> _EXERCISE AIM_
The whole listing, pictures aside, should be reproduced exactly.

> _DATA TO EXAMINE_
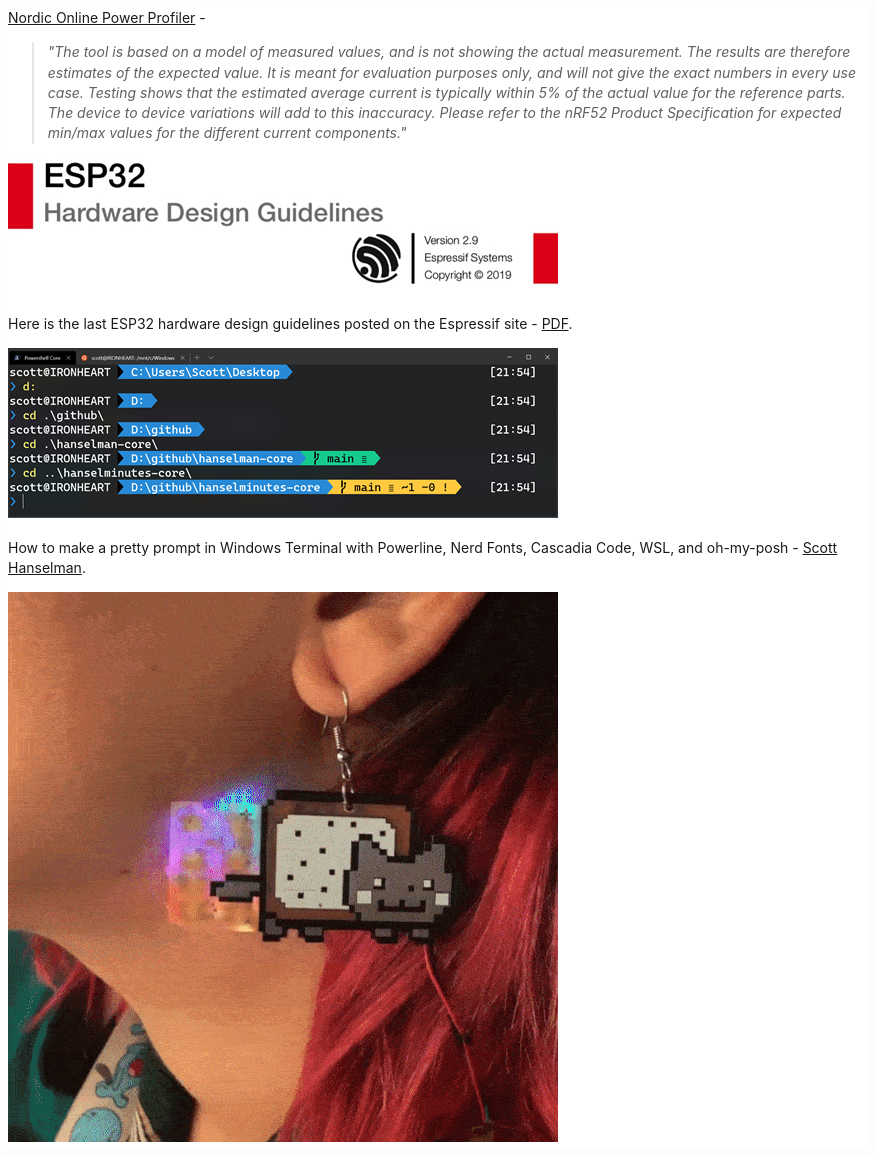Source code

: [Nordic Online Power Profiler](https://devzone.nordicsemi.com/nordic/power) -

>_"The tool is based on a model of measured values, and is not showing the actual measurement. The results are therefore estimates of the expected value. It is meant for evaluation purposes only, and will not give the exact numbers in every use case. Testing shows that the estimated average current is typically within 5% of the actual value for the reference parts. The device to device variations will add to this inaccuracy. Please refer to the nRF52 Product Specification for expected min/max values for the different current components."_

[![ESP](../assets/10222019/102219esp32.jpg)](https://www.espressif.com/sites/default/files/documentation/esp32_hardware_design_guidelines_en.pdf)

Here is the last ESP32 hardware design guidelines posted on the Espressif site - [PDF](https://www.espressif.com/sites/default/files/documentation/esp32_hardware_design_guidelines_en.pdf).

[![Terminal](../assets/10222019/102219shterm.png)](https://www.hanselman.com/blog/HowToMakeAPrettyPromptInWindowsTerminalWithPowerlineNerdFontsCascadiaCodeWSLAndOhmyposh.aspx)

How to make a pretty prompt in Windows Terminal with Powerline, Nerd Fonts, Cascadia Code, WSL, and oh-my-posh - [Scott Hanselman](https://www.hanselman.com/blog/HowToMakeAPrettyPromptInWindowsTerminalWithPowerlineNerdFontsCascadiaCodeWSLAndOhmyposh.aspx).

[![Nyan cat earrings](../assets/10222019/102219nyancat.gif)](https://www.instagram.com/p/B3sRuIKnVEU/?igshid=13mmm5l2xynn4)
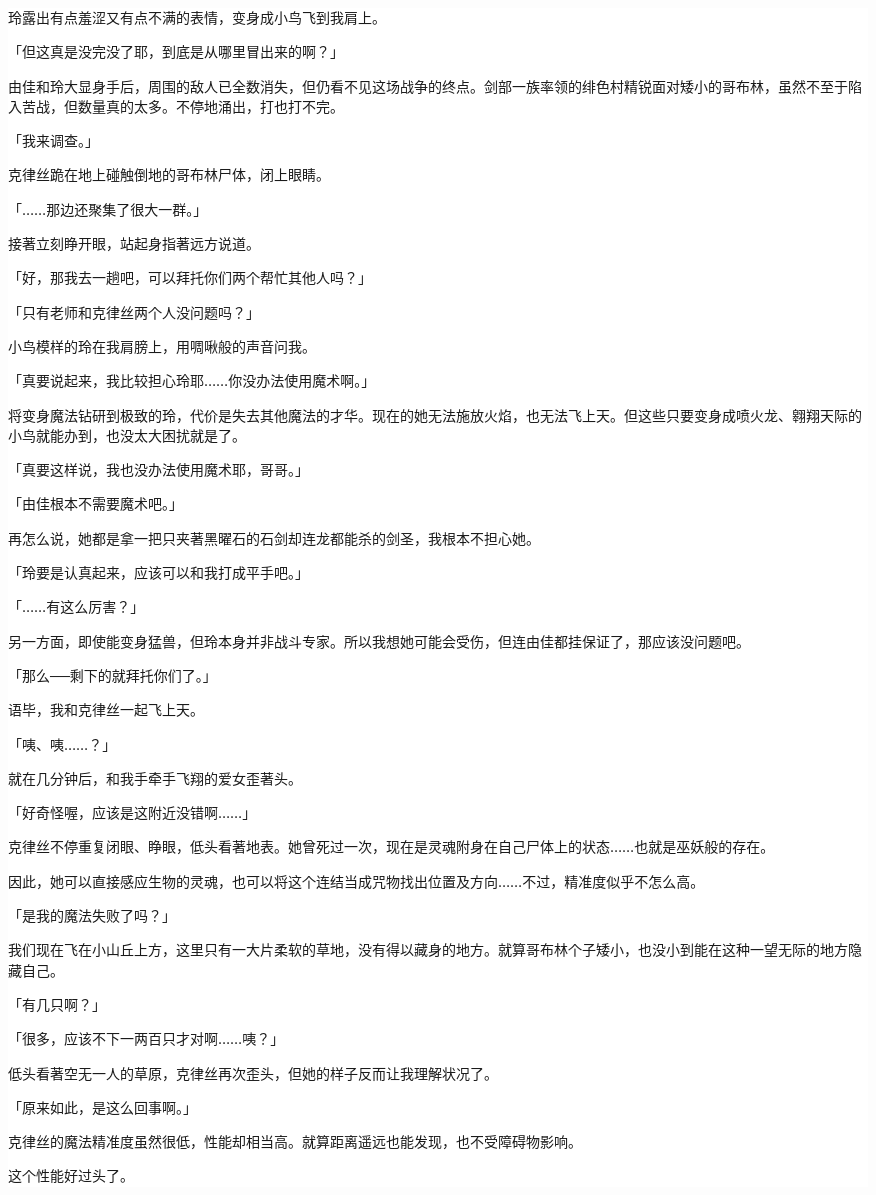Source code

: 玲露出有点羞涩又有点不满的表情，变身成小鸟飞到我肩上。

「但这真是没完没了耶，到底是从哪里冒出来的啊？」

由佳和玲大显身手后，周围的敌人已全数消失，但仍看不见这场战争的终点。剑部一族率领的绯色村精锐面对矮小的哥布林，虽然不至于陷入苦战，但数量真的太多。不停地涌出，打也打不完。

「我来调查。」

克律丝跪在地上碰触倒地的哥布林尸体，闭上眼睛。

「……那边还聚集了很大一群。」

接著立刻睁开眼，站起身指著远方说道。

「好，那我去一趟吧，可以拜托你们两个帮忙其他人吗？」

「只有老师和克律丝两个人没问题吗？」

小鸟模样的玲在我肩膀上，用啁啾般的声音问我。

「真要说起来，我比较担心玲耶……你没办法使用魔术啊。」

将变身魔法钻研到极致的玲，代价是失去其他魔法的才华。现在的她无法施放火焰，也无法飞上天。但这些只要变身成喷火龙、翱翔天际的小鸟就能办到，也没太大困扰就是了。

「真要这样说，我也没办法使用魔术耶，哥哥。」

「由佳根本不需要魔术吧。」

再怎么说，她都是拿一把只夹著黑曜石的石剑却连龙都能杀的剑圣，我根本不担心她。

「玲要是认真起来，应该可以和我打成平手吧。」

「……有这么厉害？」

另一方面，即使能变身猛兽，但玲本身并非战斗专家。所以我想她可能会受伤，但连由佳都挂保证了，那应该没问题吧。

「那么──剩下的就拜托你们了。」

语毕，我和克律丝一起飞上天。

「咦、咦……？」

就在几分钟后，和我手牵手飞翔的爱女歪著头。

「好奇怪喔，应该是这附近没错啊……」

克律丝不停重复闭眼、睁眼，低头看著地表。她曾死过一次，现在是灵魂附身在自己尸体上的状态……也就是巫妖般的存在。

因此，她可以直接感应生物的灵魂，也可以将这个连结当成咒物找出位置及方向……不过，精准度似乎不怎么高。

「是我的魔法失败了吗？」

我们现在飞在小山丘上方，这里只有一大片柔软的草地，没有得以藏身的地方。就算哥布林个子矮小，也没小到能在这种一望无际的地方隐藏自己。

「有几只啊？」

「很多，应该不下一两百只才对啊……咦？」

低头看著空无一人的草原，克律丝再次歪头，但她的样子反而让我理解状况了。

「原来如此，是这么回事啊。」

克律丝的魔法精准度虽然很低，性能却相当高。就算距离遥远也能发现，也不受障碍物影响。

这个性能好过头了。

> _REPLY_
Source code

: [Nordic Online Power Profiler](https://devzone.nordicsemi.com/nordic/power) -

>_"The tool is based on a model of measured values, and is not showing the actual measurement. The results are therefore estimates of the expected value. It is meant for evaluation purposes only, and will not give the exact numbers in every use case. Testing shows that the estimated average current is typically within 5% of the actual value for the reference parts. The device to device variations will add to this inaccuracy. Please refer to the nRF52 Product Specification for expected min/max values for the different current components."_

[![ESP](../assets/10222019/102219esp32.jpg)](https://www.espressif.com/sites/default/files/documentation/esp32_hardware_design_guidelines_en.pdf)

Here is the last ESP32 hardware design guidelines posted on the Espressif site - [PDF](https://www.espressif.com/sites/default/files/documentation/esp32_hardware_design_guidelines_en.pdf).

[![Terminal](../assets/10222019/102219shterm.png)](https://www.hanselman.com/blog/HowToMakeAPrettyPromptInWindowsTerminalWithPowerlineNerdFontsCascadiaCodeWSLAndOhmyposh.aspx)

How to make a pretty prompt in Windows Terminal with Powerline, Nerd Fonts, Cascadia Code, WSL, and oh-my-posh - [Scott Hanselman](https://www.hanselman.com/blog/HowToMakeAPrettyPromptInWindowsTerminalWithPowerlineNerdFontsCascadiaCodeWSLAndOhmyposh.aspx).

[![Nyan cat earrings](../assets/10222019/102219nyancat.gif)](https://www.instagram.com/p/B3sRuIKnVEU/?igshid=13mmm5l2xynn4)
Source code

: 玲露出有点羞涩又有点不满的表情，变身成小鸟飞到我肩上。

「但这真是没完没了耶，到底是从哪里冒出来的啊？」

由佳和玲大显身手后，周围的敌人已全数消失，但仍看不见这场战争的终点。剑部一族率领的绯色村精锐面对矮小的哥布林，虽然不至于陷入苦战，但数量真的太多。不停地涌出，打也打不完。

「我来调查。」

克律丝跪在地上碰触倒地的哥布林尸体，闭上眼睛。

「……那边还聚集了很大一群。」

接著立刻睁开眼，站起身指著远方说道。

「好，那我去一趟吧，可以拜托你们两个帮忙其他人吗？」

「只有老师和克律丝两个人没问题吗？」

小鸟模样的玲在我肩膀上，用啁啾般的声音问我。

「真要说起来，我比较担心玲耶……你没办法使用魔术啊。」

将变身魔法钻研到极致的玲，代价是失去其他魔法的才华。现在的她无法施放火焰，也无法飞上天。但这些只要变身成喷火龙、翱翔天际的小鸟就能办到，也没太大困扰就是了。

「真要这样说，我也没办法使用魔术耶，哥哥。」

「由佳根本不需要魔术吧。」

再怎么说，她都是拿一把只夹著黑曜石的石剑却连龙都能杀的剑圣，我根本不担心她。

「玲要是认真起来，应该可以和我打成平手吧。」

「……有这么厉害？」

另一方面，即使能变身猛兽，但玲本身并非战斗专家。所以我想她可能会受伤，但连由佳都挂保证了，那应该没问题吧。

「那么──剩下的就拜托你们了。」

语毕，我和克律丝一起飞上天。

「咦、咦……？」

就在几分钟后，和我手牵手飞翔的爱女歪著头。

「好奇怪喔，应该是这附近没错啊……」

克律丝不停重复闭眼、睁眼，低头看著地表。她曾死过一次，现在是灵魂附身在自己尸体上的状态……也就是巫妖般的存在。

因此，她可以直接感应生物的灵魂，也可以将这个连结当成咒物找出位置及方向……不过，精准度似乎不怎么高。

「是我的魔法失败了吗？」

我们现在飞在小山丘上方，这里只有一大片柔软的草地，没有得以藏身的地方。就算哥布林个子矮小，也没小到能在这种一望无际的地方隐藏自己。

「有几只啊？」

「很多，应该不下一两百只才对啊……咦？」

低头看著空无一人的草原，克律丝再次歪头，但她的样子反而让我理解状况了。

「原来如此，是这么回事啊。」

克律丝的魔法精准度虽然很低，性能却相当高。就算距离遥远也能发现，也不受障碍物影响。

这个性能好过头了。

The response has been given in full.